SOCIAL NETWORKING Some physicians are employing social networking sites such as Facebook as a way to help patients and prospective patients feel connected to them. This may seem like a way to provide added value to patients without necessarily spending additional time with the patients, but experts say that care must be taken to ensure medical advice is not dispensed in this type of forum, and that patients who are less than satisfied with an outcome do not use the site to denigrate the surgeon's professional reputation.
"You cannot have a 24-hour open consultation available," Dr. Foglietti says. "Round-the-clock availability for emergencies is one thing, but giving patients total access at all times can create and contribute to obsessive behavior. Social media is not private enough to conduct medical care and treatment. Evaluating a patient in a structured environment in the office setting maintains a formality that is needed for appropriate and professional interaction."
Dr. Chatham suggests that while comments on Facebook or tweets on Twitter can offer additional means of "support" in matters that are neither time-sensitive nor procedure-specific, the most important social interaction between a physician and patient is still that which occurs face-to-face in the office or the surgical suite.
It's also important for the physician to get to know his or her patients as well as possible, Dr. Chatham says. "The level of care — and the patient's experience — will be enhanced immeasurably by this," he says.

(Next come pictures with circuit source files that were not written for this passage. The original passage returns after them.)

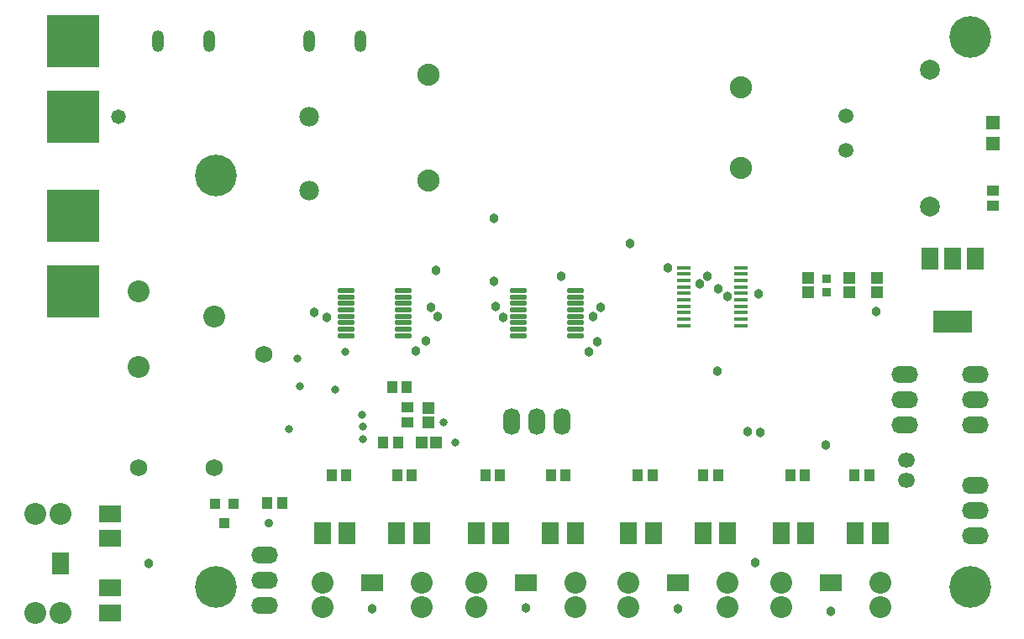
<source format=gts>
G04*
G04 #@! TF.GenerationSoftware,Altium Limited,Altium Designer,20.0.13 (296)*
G04*
G04 Layer_Color=8388736*
%FSLAX25Y25*%
%MOIN*%
G70*
G01*
G75*
%ADD17R,0.04934X0.04540*%
%ADD18R,0.04343X0.05131*%
%ADD19R,0.04540X0.04934*%
%ADD20R,0.05131X0.04343*%
%ADD21R,0.03556X0.03359*%
%ADD22R,0.05524X0.05524*%
%ADD23R,0.20800X0.20800*%
%ADD24R,0.05315X0.01575*%
%ADD25O,0.06902X0.02178*%
%ADD26R,0.06706X0.08674*%
%ADD27R,0.15761X0.08674*%
%ADD28R,0.03950X0.04343*%
%ADD29C,0.06800*%
%ADD30O,0.06800X0.05721*%
%ADD31O,0.06800X0.10642*%
%ADD32O,0.10642X0.06800*%
%ADD33R,0.06800X0.08674*%
%ADD34R,0.08674X0.06800*%
%ADD35C,0.08674*%
%ADD36R,0.06800X0.08674*%
%ADD37R,0.08674X0.06800*%
%ADD38C,0.08800*%
%ADD39C,0.05918*%
%ADD40O,0.04737X0.08674*%
%ADD41C,0.07800*%
%ADD42C,0.07887*%
%ADD43C,0.03300*%
%ADD44C,0.03800*%
%ADD45C,0.03200*%
%ADD46C,0.03600*%
%ADD47C,0.16548*%
%ADD48C,0.05800*%
D17*
X163000Y88854D02*
D03*
Y83146D02*
D03*
X341000Y134646D02*
D03*
Y140354D02*
D03*
X330000Y134646D02*
D03*
Y140354D02*
D03*
X313500D02*
D03*
Y134646D02*
D03*
D18*
X150547Y62000D02*
D03*
X156453D02*
D03*
X150953Y75000D02*
D03*
X145047D02*
D03*
X154453Y97000D02*
D03*
X148547D02*
D03*
X130453Y62000D02*
D03*
X124547D02*
D03*
X337953D02*
D03*
X332047D02*
D03*
X306547D02*
D03*
X312453D02*
D03*
X277953D02*
D03*
X272047D02*
D03*
X246047D02*
D03*
X251953D02*
D03*
X217453D02*
D03*
X211547D02*
D03*
X185547D02*
D03*
X191453D02*
D03*
X104953Y51000D02*
D03*
X99047D02*
D03*
D19*
X160146Y75000D02*
D03*
X165854D02*
D03*
D20*
X154500Y88953D02*
D03*
Y83047D02*
D03*
X387000Y169047D02*
D03*
Y174953D02*
D03*
D21*
X321000Y140157D02*
D03*
Y134843D02*
D03*
D22*
X387000Y202134D02*
D03*
Y193866D02*
D03*
D23*
X22000Y234500D02*
D03*
Y204500D02*
D03*
Y135000D02*
D03*
Y165000D02*
D03*
D24*
X286819Y144516D02*
D03*
Y141957D02*
D03*
Y139398D02*
D03*
Y136839D02*
D03*
Y134280D02*
D03*
Y131720D02*
D03*
Y129161D02*
D03*
Y126602D02*
D03*
Y124043D02*
D03*
Y121484D02*
D03*
X264181D02*
D03*
Y124043D02*
D03*
Y126602D02*
D03*
Y129161D02*
D03*
Y131720D02*
D03*
Y134280D02*
D03*
Y136839D02*
D03*
Y139398D02*
D03*
Y141957D02*
D03*
Y144516D02*
D03*
D25*
X198681Y135457D02*
D03*
Y132898D02*
D03*
Y130339D02*
D03*
Y127779D02*
D03*
Y125221D02*
D03*
Y122661D02*
D03*
Y120102D02*
D03*
Y117543D02*
D03*
X221319Y135457D02*
D03*
Y132898D02*
D03*
Y130339D02*
D03*
Y127779D02*
D03*
Y125221D02*
D03*
Y122661D02*
D03*
Y120102D02*
D03*
Y117543D02*
D03*
X130181Y135457D02*
D03*
Y132898D02*
D03*
Y130339D02*
D03*
Y127779D02*
D03*
Y125221D02*
D03*
Y122661D02*
D03*
Y120102D02*
D03*
Y117543D02*
D03*
X152819Y135457D02*
D03*
Y132898D02*
D03*
Y130339D02*
D03*
Y127779D02*
D03*
Y125221D02*
D03*
Y122661D02*
D03*
Y120102D02*
D03*
Y117543D02*
D03*
D26*
X380110Y148000D02*
D03*
X371055D02*
D03*
X362000D02*
D03*
D27*
X371055Y123197D02*
D03*
D28*
X85740Y50874D02*
D03*
X78260D02*
D03*
X82000Y43000D02*
D03*
D29*
X97500Y110000D02*
D03*
X48000Y65000D02*
D03*
X78000D02*
D03*
D30*
X352500Y60063D02*
D03*
Y67937D02*
D03*
D31*
X206000Y83500D02*
D03*
X216000D02*
D03*
X196000D02*
D03*
D32*
X98000Y20500D02*
D03*
Y30500D02*
D03*
Y10500D02*
D03*
X380000Y48000D02*
D03*
Y58000D02*
D03*
Y38000D02*
D03*
X352000Y92000D02*
D03*
Y102000D02*
D03*
Y82000D02*
D03*
X380000Y92000D02*
D03*
Y102000D02*
D03*
Y82000D02*
D03*
D33*
X16815Y27158D02*
D03*
D34*
X36500Y37000D02*
D03*
Y17315D02*
D03*
Y7472D02*
D03*
Y46843D02*
D03*
D35*
X6972D02*
D03*
X16815D02*
D03*
X6972Y7472D02*
D03*
X16815D02*
D03*
X342185Y19500D02*
D03*
Y9657D02*
D03*
X302815Y19500D02*
D03*
Y9657D02*
D03*
X281685Y19500D02*
D03*
Y9657D02*
D03*
X242315Y19500D02*
D03*
Y9657D02*
D03*
X221185Y19500D02*
D03*
Y9657D02*
D03*
X181815Y19500D02*
D03*
Y9657D02*
D03*
X160185Y19500D02*
D03*
Y9657D02*
D03*
X120815Y19500D02*
D03*
Y9657D02*
D03*
X48000Y105000D02*
D03*
Y135000D02*
D03*
X78000Y125000D02*
D03*
D36*
X302815Y39185D02*
D03*
X342185D02*
D03*
X332343D02*
D03*
X312657D02*
D03*
X242315D02*
D03*
X281685D02*
D03*
X271843D02*
D03*
X252157D02*
D03*
X181815D02*
D03*
X221185D02*
D03*
X211343D02*
D03*
X191657D02*
D03*
X120815D02*
D03*
X160185D02*
D03*
X150343D02*
D03*
X130657D02*
D03*
D37*
X322500Y19500D02*
D03*
X262000D02*
D03*
X201500D02*
D03*
X140500D02*
D03*
D38*
X162992Y221063D02*
D03*
Y178937D02*
D03*
X287008Y184055D02*
D03*
Y215945D02*
D03*
D39*
X328500Y204890D02*
D03*
Y191110D02*
D03*
D40*
X115567Y234500D02*
D03*
X76000D02*
D03*
X135843D02*
D03*
X55724D02*
D03*
D41*
X115500Y174972D02*
D03*
Y204500D02*
D03*
D42*
X362000Y223116D02*
D03*
Y168884D02*
D03*
D43*
X130000Y111000D02*
D03*
X136500Y86000D02*
D03*
X126000Y96000D02*
D03*
X173500Y75000D02*
D03*
X169000Y83000D02*
D03*
X111000Y108500D02*
D03*
X112000Y97500D02*
D03*
X137000Y81500D02*
D03*
D44*
X294500Y79000D02*
D03*
X289500Y79500D02*
D03*
X294000Y134000D02*
D03*
X292500Y27500D02*
D03*
X52000Y27000D02*
D03*
X140500Y9000D02*
D03*
X201500Y9500D02*
D03*
X262000Y9000D02*
D03*
X322500Y8000D02*
D03*
X277500Y103500D02*
D03*
X243000Y154000D02*
D03*
X215500Y141000D02*
D03*
X166000Y143500D02*
D03*
X189000Y164000D02*
D03*
Y139000D02*
D03*
X278000Y136000D02*
D03*
X281500Y133000D02*
D03*
X273500Y141000D02*
D03*
X270500Y138000D02*
D03*
X226500Y111000D02*
D03*
X230000Y115000D02*
D03*
X158000Y111500D02*
D03*
X162000Y115500D02*
D03*
X320500Y74000D02*
D03*
X231400Y128600D02*
D03*
X228323Y125000D02*
D03*
X192500Y124900D02*
D03*
X189500Y129000D02*
D03*
X166500Y125000D02*
D03*
X164000Y128600D02*
D03*
X122500Y124900D02*
D03*
X117500Y126906D02*
D03*
X340500Y127000D02*
D03*
X258000Y144500D02*
D03*
D45*
X137000Y76500D02*
D03*
X107500Y80500D02*
D03*
D46*
X99500Y43000D02*
D03*
D47*
X377953Y17717D02*
D03*
Y236221D02*
D03*
X78740Y181102D02*
D03*
Y17717D02*
D03*
D48*
X40000Y204500D02*
D03*
M02*

</source>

POSTOP IMPORTANCE Value-added care is not all about the interaction that goes into attracting patients and making them feel comfortable and valued leading up to surgery. Postop management is also crucial. "The post-procedure patient will need ongoing positive support by the physician for some time afterwards, and even more support if there is a problem or perceived problem," Dr. Chatham says. "In today's world of digital answering machines and hurried appointments, the sound of your doctor's voice calling to check on you after a procedure is very reassuring, and, ultimately," he says, "isn't this what patients come to us for?"